##### Source text #####
Austin Ziegler
2/18/2005 2:15:00 PM
On Fri, 18 Feb 2005 22:09:47 +0900, Robert Klemme <bob.news@gmx.net>
wrote:
> "Austin Ziegler" <halostatue@gmail.com > schrieb im Newsbeitrag
> news:9e7db91105021804385d91a8ac@mail.gmail.com...
>> On Fri, 18 Feb 2005 18:34:51 +0900, Phil Tomson
>> <ptkwt@aracnet.com> wrote:
>> [...]
>>> "[...]This is a far different approach than UML's general,
>>> wide-purpose models. For example, UML class diagrams can be used
>>> for conceptual modeling, object-oriented analysis modeling,
>>> object-oriented design modeling, logical data modeling and
>>> physical data modeling.[...]"
>> FWIW, the author of that statement is wrong. UML cannot be
>> effectively used for either logical or physical data modeling.
>> It's too based in object modeling. People who use UML for ER/data
>> modeling are making a huge mistake. There's far better modeling
>> methodologies out there than UML.
> Just curios: what do you think are the major shortcomings of URL
> that make it inappropriate for ER modeling?
I laid out much of this in a response to Markus in the first Ilias
thread, but I'll repeat it here.
Everything. UML has a bunch of problems, ranging mostly from the
fact that it tries to be capable of modeling everything all the
time. That means that to attempt to do ER/data modeling, you have to
repurpose the class diagram. Except that tables don't have methods,
so you have to ignore that entirely. And that UML uses C/C++/Java
types explicitly, which aren't as rich as or don't map well to SQL
databases by and large.
Object oriented mechanisms are generally good at what I call "one-
way browsing." That is to say that there's generally only one way to
access certain pieces of information in a given object model. A
perfect example would be the case of a cellular phone company's
billing policies. Typically, a customer (C) will have one or more
rate plans (P) that can also be assigned to other customers; a
standard many-to-many relationship.
##### Information provided #####
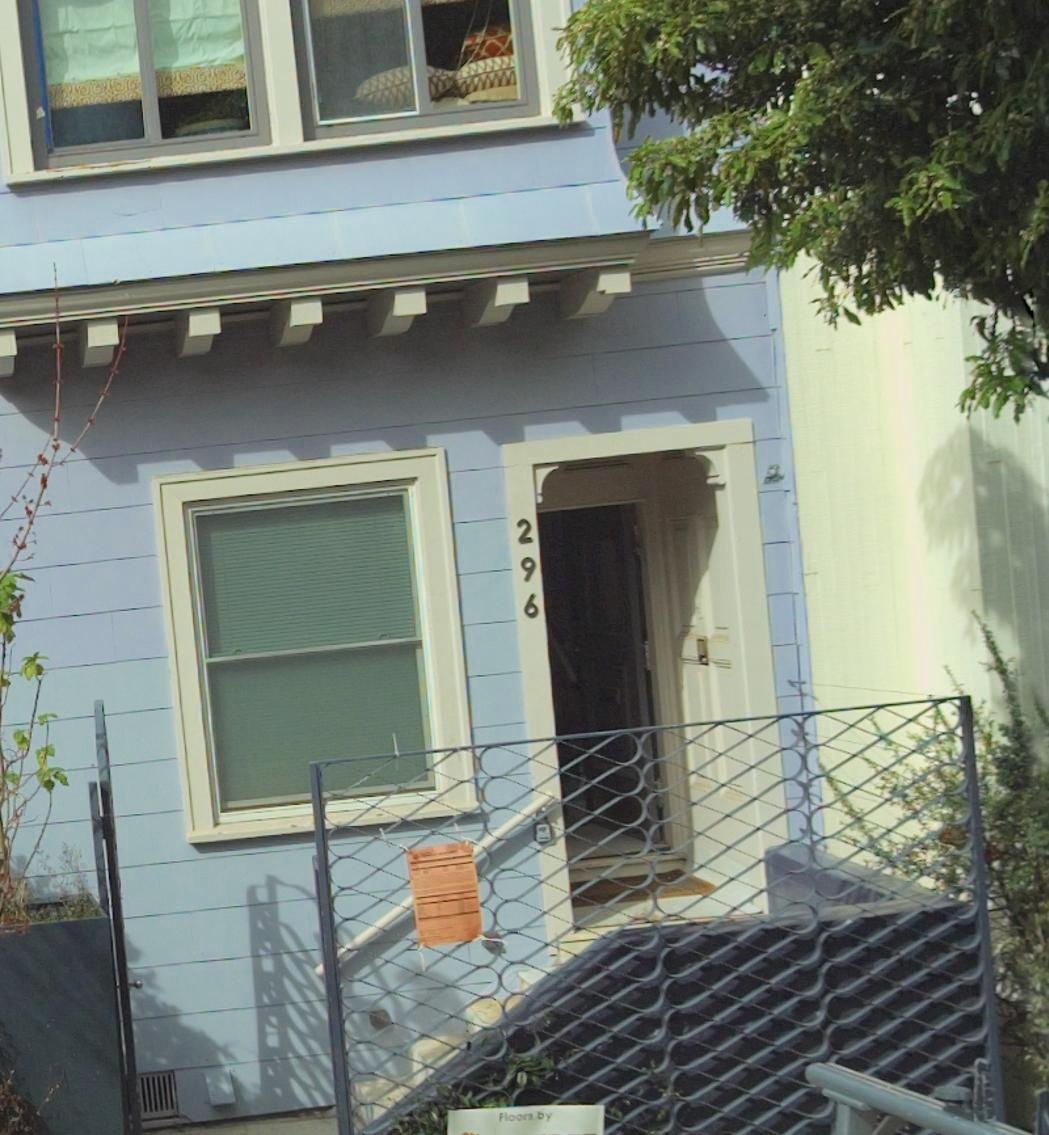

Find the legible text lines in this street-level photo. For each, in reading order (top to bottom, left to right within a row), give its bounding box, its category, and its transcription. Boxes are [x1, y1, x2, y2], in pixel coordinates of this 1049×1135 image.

[516, 518, 540, 620] StreetNumber: 296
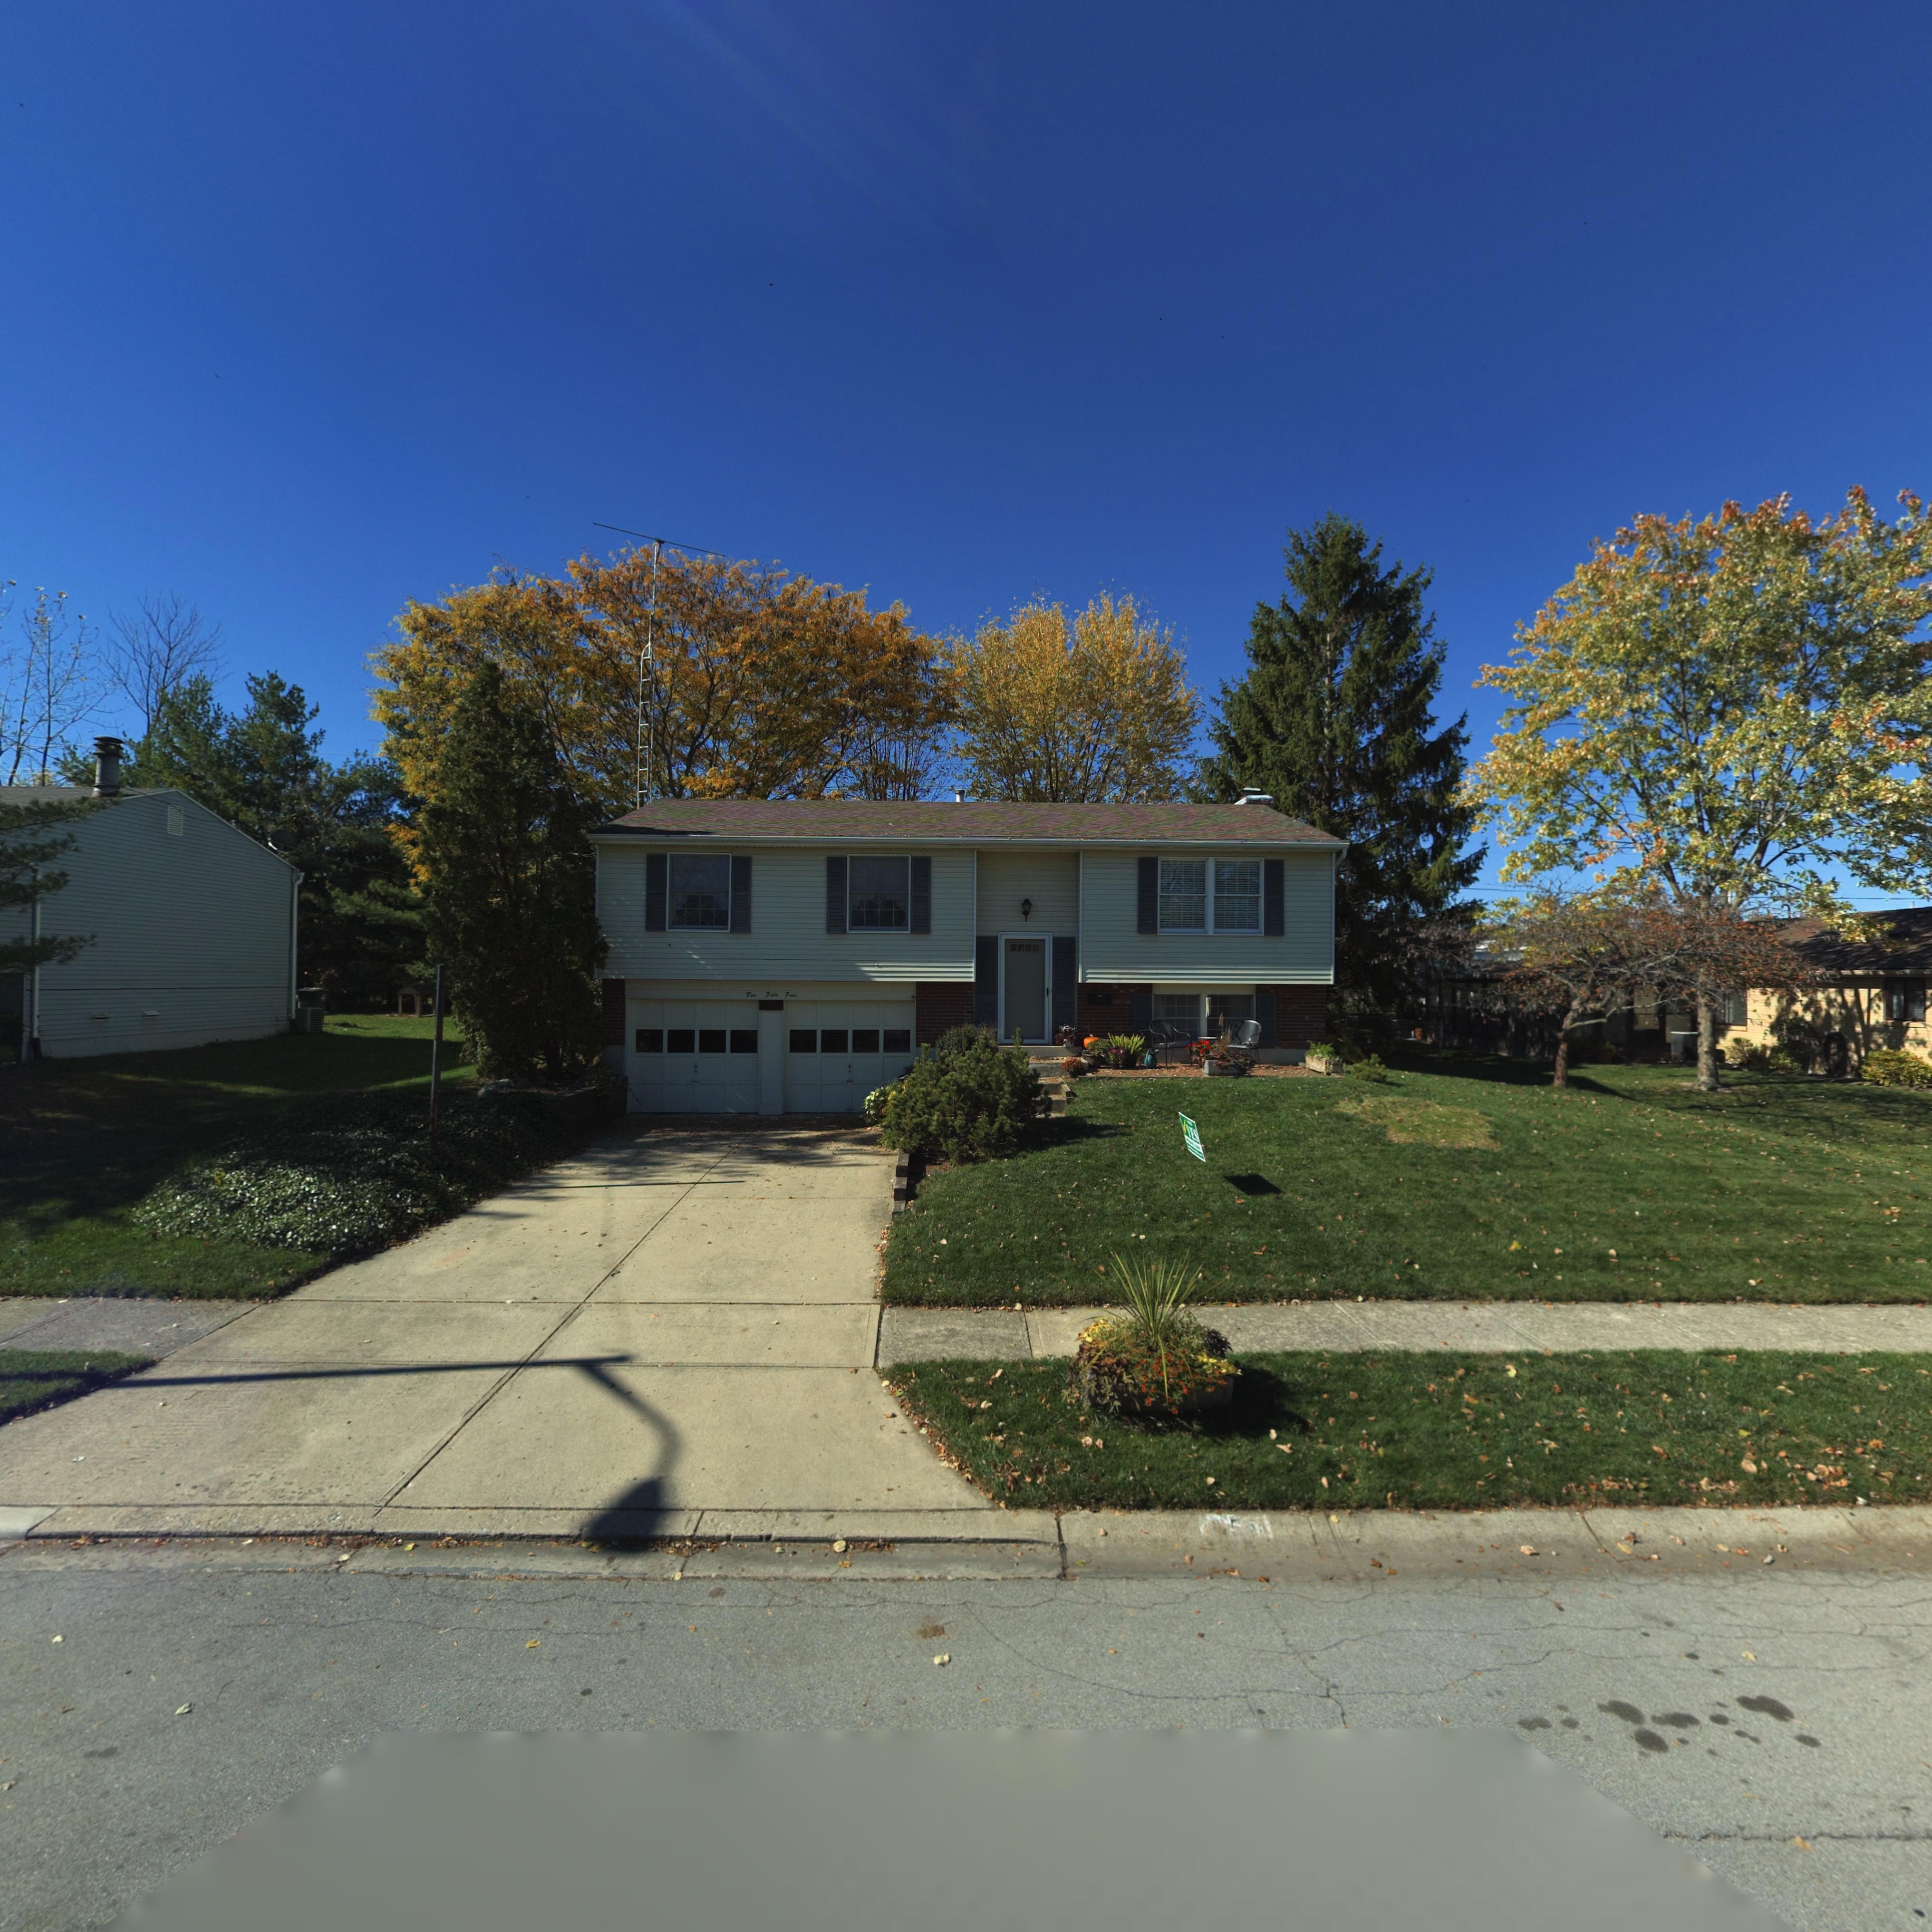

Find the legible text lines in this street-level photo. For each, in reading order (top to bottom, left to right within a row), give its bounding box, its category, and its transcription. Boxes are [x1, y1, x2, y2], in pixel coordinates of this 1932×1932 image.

[744, 990, 799, 999] StreetNumber: Two F**** F***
#####
| Task to carry out |
Reproduce word for word the passage of the forum thread on UML that begins at the words "Object oriented mechanisms" and stops after "standard many-to-many relationship.". The listing is separate material and has no connection to the forum thread on UML and data modeling.

| Result |
Object oriented mechanisms are generally good at what I call "one-
way browsing." That is to say that there's generally only one way to
access certain pieces of information in a given object model. A
perfect example would be the case of a cellular phone company's
billing policies. Typically, a customer (C) will have one or more
rate plans (P) that can also be assigned to other customers; a
standard many-to-many relationship.